** Your goal **
Translate this sentence from the essay on David Gladwell's films into Spanish: "Being able to release them was a privilege, and enabling more people to see them was the ambition."

** Text block **

════════════════

Ways of seeing
by Sam Dunn
In 2011, I oversaw the long-overdue re-release of David Gladwell’s feature debut, Requiem for a Village, on Blu-ray for the British Film Institute. A little over ten years later, in 2022, I revisited the project to produce an expanded Blu-ray edition of the film for Powerhouse Films. Both releases also showcased a number of Gladwell’s hitherto rarely-seen shorts, including those featured in this programme.
During the process of putting those discs together, Gladwell was hugely supportive, providing all manner of documentation relating to all of the films, as well as allowing us access to the paintings he had been making in recent decades. In spite of this, however, he seemed somewhat bemused. In fact, when I visited him in 2022 (to record the extensive audio commentaries which were included in the Powerhouse edition), he expressed this bemusement directly: “Why are you doing this?” “Who’s going to be interested?”
While these are precisely the sorts of questions that should be considered when undertaking any commercial venture, the truth is that we didn’t have sales projections and audience demographics in mind. I’d been fortunate enough to see these films when I worked at the BFI, and I’d been captivated. Being able to release them was a privilege, and enabling more people to see them was the ambition.
Of course, what Gladwell’s questions were pointing to was the fact that whatever impact the films had originally had was limited to the rarefied circles of amateur film clubs and international film festivals, and that, although they had won him admirers along the way (with Lindsay Anderson – for whom Gladwell would later edit If…. and O Lucky Man!– chief among them), the films were produced outside of the mainstream and were never intended to function within a commercial context.
But, far from these facts causing concern, they were what explained the conditions under which Gladwell’s unique visions were produced. How else could someone create work which was so uncompromised and uncompromising? These were films which – despite presenting as narrative in form – demanded that their audience experience them as one might a daydream, or the most enrapturing musical composition.

════════════════

Items from a data source
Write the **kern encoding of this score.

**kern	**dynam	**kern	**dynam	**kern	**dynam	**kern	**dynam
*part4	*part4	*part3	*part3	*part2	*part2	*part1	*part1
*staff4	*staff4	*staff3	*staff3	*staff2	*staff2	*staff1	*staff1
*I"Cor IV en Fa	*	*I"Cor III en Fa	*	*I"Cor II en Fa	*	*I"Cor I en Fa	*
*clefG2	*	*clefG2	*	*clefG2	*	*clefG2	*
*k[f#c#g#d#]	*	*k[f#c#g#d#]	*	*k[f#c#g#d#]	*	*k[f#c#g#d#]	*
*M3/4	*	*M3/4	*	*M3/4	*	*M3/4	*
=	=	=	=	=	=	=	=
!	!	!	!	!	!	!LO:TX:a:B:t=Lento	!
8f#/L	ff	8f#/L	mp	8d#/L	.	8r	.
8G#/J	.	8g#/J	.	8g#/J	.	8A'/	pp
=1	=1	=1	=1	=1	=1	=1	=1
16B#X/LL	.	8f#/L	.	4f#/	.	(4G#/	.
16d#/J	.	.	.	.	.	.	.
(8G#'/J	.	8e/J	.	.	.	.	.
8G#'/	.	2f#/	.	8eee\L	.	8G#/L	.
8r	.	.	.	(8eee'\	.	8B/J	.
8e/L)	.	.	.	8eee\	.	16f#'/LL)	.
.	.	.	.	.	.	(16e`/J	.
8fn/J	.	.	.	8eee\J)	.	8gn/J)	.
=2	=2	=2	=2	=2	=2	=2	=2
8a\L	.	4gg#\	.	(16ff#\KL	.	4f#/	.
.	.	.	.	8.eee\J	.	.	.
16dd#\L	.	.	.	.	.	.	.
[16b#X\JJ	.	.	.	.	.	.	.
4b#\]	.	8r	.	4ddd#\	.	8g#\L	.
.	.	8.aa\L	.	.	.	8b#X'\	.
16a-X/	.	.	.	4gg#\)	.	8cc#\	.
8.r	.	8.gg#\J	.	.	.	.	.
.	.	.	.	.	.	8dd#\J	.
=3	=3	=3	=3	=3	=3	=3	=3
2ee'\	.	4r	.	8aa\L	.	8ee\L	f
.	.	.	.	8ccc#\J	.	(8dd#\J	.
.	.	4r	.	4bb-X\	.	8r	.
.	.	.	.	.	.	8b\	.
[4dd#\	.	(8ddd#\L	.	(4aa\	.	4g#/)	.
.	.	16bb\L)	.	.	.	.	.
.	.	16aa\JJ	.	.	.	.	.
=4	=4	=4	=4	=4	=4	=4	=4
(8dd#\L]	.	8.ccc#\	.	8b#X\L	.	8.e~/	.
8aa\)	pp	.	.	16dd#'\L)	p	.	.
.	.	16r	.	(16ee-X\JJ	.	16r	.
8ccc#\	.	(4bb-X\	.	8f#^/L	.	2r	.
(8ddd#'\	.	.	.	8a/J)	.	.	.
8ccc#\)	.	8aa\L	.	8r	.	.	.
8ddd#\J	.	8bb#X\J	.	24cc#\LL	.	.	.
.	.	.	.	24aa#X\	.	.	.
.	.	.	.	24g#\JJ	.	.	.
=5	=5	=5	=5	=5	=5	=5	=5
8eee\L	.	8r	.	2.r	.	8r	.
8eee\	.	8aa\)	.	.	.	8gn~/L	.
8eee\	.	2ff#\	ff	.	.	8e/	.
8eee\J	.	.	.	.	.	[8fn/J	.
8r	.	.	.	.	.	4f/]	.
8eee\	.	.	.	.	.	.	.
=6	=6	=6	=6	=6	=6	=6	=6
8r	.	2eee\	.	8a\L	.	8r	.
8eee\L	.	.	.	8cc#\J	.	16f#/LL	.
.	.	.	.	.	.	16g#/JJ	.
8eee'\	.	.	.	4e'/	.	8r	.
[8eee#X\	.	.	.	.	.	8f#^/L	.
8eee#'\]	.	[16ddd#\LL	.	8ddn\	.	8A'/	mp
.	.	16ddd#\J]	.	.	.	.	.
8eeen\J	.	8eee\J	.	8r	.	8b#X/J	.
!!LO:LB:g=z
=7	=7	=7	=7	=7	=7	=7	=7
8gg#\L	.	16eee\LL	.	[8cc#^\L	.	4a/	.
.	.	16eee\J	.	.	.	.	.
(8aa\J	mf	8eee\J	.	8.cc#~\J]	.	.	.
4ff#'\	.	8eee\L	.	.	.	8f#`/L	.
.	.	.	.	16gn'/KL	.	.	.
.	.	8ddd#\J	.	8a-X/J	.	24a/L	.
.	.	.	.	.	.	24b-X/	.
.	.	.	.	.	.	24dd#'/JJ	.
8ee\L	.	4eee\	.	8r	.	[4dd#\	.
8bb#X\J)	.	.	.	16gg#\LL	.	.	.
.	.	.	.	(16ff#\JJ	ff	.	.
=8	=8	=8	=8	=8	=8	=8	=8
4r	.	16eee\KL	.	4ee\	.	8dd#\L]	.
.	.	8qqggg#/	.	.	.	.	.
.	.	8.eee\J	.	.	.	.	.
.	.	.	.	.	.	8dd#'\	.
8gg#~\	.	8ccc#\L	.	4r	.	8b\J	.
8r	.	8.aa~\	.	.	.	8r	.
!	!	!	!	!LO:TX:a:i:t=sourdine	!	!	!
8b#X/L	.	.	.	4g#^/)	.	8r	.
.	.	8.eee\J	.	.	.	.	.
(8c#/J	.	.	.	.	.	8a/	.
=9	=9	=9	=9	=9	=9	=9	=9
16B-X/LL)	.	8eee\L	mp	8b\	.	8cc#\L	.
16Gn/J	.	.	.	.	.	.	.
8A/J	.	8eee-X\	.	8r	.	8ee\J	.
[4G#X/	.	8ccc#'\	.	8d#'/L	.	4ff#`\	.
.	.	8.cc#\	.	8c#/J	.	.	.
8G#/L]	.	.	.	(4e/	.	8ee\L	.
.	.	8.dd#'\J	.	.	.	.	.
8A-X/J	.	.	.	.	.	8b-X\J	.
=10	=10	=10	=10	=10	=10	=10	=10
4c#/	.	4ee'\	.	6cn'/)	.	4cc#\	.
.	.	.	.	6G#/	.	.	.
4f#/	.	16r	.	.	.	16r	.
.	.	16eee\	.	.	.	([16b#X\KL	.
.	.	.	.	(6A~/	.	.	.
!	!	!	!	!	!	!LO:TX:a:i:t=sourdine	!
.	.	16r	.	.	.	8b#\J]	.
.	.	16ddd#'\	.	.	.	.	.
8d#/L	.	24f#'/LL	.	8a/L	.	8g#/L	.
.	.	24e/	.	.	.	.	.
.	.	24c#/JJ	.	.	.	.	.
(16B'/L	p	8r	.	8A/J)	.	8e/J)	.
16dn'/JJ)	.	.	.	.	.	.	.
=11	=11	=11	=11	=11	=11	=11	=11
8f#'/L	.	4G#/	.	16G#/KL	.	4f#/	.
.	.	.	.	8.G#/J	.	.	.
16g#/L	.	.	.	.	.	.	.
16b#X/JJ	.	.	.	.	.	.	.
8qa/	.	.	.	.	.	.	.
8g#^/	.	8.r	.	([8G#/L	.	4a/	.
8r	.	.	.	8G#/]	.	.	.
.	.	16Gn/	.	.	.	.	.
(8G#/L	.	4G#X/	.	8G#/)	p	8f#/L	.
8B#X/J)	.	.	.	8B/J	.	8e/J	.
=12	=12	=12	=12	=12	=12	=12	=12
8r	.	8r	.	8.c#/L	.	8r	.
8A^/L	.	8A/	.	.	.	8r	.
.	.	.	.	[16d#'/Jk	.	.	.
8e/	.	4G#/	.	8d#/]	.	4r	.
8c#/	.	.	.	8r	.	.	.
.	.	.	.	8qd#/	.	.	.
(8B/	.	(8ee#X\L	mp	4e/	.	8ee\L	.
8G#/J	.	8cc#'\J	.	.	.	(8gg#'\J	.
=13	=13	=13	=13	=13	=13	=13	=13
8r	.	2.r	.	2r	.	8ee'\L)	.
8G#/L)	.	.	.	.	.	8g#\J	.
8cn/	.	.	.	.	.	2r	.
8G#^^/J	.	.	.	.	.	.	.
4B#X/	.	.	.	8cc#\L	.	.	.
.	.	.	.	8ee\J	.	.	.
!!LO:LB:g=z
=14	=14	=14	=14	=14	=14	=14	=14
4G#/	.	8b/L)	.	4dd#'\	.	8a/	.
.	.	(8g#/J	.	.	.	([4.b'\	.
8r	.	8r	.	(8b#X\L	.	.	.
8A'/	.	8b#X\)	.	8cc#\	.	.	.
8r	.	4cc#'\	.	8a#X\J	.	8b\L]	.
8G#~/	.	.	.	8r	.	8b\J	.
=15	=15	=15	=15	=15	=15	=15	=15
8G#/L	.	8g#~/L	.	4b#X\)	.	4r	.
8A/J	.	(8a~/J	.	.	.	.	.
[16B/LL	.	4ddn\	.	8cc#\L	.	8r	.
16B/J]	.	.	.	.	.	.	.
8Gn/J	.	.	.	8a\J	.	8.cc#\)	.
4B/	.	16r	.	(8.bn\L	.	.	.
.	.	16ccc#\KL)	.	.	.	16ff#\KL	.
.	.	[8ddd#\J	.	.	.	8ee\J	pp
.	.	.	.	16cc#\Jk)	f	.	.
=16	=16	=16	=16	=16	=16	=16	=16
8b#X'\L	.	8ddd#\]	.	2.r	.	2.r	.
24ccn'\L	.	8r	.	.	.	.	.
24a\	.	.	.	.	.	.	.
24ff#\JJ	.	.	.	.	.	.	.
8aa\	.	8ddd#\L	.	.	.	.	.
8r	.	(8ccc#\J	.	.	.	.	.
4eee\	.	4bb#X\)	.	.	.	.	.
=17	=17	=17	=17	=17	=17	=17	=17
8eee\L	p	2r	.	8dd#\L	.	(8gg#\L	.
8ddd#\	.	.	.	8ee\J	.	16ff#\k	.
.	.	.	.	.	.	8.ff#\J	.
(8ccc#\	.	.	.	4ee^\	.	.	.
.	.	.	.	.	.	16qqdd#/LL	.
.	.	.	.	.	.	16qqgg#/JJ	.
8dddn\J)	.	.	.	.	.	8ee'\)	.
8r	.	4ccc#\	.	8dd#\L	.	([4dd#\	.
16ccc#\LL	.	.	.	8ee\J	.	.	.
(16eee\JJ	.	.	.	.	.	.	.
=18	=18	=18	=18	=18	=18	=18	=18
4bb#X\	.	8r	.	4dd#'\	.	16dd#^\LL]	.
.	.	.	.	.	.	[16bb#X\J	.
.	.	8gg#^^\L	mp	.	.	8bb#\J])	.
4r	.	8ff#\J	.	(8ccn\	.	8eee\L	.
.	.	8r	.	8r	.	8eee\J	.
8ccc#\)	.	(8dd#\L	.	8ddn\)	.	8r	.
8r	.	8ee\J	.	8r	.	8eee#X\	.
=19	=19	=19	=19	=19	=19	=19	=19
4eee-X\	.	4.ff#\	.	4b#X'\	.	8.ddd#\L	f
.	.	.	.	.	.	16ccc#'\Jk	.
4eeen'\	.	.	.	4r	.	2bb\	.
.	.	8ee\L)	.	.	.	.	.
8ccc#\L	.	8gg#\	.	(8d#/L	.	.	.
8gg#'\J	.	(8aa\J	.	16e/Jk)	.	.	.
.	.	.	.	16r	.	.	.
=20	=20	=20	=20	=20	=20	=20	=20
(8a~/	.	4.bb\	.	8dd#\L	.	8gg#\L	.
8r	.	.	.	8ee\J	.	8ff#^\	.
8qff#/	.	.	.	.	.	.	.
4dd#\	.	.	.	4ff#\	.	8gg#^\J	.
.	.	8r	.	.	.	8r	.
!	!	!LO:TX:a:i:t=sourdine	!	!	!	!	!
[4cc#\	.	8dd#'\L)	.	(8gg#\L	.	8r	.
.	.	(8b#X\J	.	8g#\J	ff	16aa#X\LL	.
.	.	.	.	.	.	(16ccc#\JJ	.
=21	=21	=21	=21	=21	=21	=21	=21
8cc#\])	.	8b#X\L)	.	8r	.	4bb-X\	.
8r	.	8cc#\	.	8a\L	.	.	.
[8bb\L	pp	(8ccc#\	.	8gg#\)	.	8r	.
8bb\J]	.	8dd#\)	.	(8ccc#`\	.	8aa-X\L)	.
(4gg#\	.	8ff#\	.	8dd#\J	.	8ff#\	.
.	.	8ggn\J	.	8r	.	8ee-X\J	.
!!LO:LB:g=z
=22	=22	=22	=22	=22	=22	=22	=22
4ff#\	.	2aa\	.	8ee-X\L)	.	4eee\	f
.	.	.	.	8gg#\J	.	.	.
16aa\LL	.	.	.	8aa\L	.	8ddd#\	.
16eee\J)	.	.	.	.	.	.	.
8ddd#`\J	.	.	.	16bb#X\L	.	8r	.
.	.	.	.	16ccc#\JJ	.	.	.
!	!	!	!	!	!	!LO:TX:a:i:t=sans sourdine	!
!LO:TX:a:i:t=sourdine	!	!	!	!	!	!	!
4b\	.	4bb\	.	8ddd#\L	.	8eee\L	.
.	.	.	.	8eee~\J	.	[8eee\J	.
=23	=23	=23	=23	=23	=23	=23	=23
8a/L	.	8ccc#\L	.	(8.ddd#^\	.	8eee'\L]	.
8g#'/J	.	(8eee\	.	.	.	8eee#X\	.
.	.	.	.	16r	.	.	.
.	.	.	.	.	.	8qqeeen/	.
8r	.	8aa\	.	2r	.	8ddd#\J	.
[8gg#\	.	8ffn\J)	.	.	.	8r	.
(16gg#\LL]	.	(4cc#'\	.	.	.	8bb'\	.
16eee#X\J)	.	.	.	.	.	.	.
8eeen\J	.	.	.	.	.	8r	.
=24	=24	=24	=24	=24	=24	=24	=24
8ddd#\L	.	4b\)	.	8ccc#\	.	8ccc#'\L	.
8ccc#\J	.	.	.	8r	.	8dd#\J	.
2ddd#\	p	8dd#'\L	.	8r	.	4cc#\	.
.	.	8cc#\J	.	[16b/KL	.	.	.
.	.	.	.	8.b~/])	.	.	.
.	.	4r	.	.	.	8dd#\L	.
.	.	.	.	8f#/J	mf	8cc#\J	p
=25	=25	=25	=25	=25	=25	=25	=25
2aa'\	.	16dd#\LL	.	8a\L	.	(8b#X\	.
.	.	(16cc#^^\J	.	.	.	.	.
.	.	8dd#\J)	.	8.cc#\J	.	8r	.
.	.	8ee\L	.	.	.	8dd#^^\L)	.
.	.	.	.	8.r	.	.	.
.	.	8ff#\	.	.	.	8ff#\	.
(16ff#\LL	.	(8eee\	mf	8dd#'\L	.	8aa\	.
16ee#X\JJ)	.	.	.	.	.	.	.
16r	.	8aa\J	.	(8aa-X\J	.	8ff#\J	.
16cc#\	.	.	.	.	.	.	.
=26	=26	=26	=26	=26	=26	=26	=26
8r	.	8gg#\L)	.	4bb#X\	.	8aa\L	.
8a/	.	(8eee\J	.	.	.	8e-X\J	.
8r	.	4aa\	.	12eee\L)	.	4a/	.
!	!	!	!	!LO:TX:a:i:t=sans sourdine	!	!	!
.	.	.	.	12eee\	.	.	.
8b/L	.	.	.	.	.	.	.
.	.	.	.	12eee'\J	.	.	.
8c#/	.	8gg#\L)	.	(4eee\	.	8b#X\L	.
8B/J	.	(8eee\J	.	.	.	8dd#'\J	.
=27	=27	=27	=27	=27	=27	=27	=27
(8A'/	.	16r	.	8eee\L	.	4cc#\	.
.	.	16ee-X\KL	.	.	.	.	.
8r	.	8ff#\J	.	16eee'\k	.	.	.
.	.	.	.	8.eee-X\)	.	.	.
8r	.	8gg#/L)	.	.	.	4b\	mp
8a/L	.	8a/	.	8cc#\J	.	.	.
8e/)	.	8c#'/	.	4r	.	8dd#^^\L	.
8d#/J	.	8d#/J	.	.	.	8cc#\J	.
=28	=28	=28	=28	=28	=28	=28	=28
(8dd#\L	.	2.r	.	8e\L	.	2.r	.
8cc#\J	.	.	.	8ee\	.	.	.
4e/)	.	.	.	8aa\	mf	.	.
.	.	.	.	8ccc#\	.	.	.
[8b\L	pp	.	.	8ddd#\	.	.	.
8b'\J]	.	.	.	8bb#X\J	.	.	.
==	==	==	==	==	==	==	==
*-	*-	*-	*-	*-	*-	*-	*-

════════════════

** Result for this task **
Poder publicarlas fue un privilegio, y permitir que más personas las vieran era la ambición.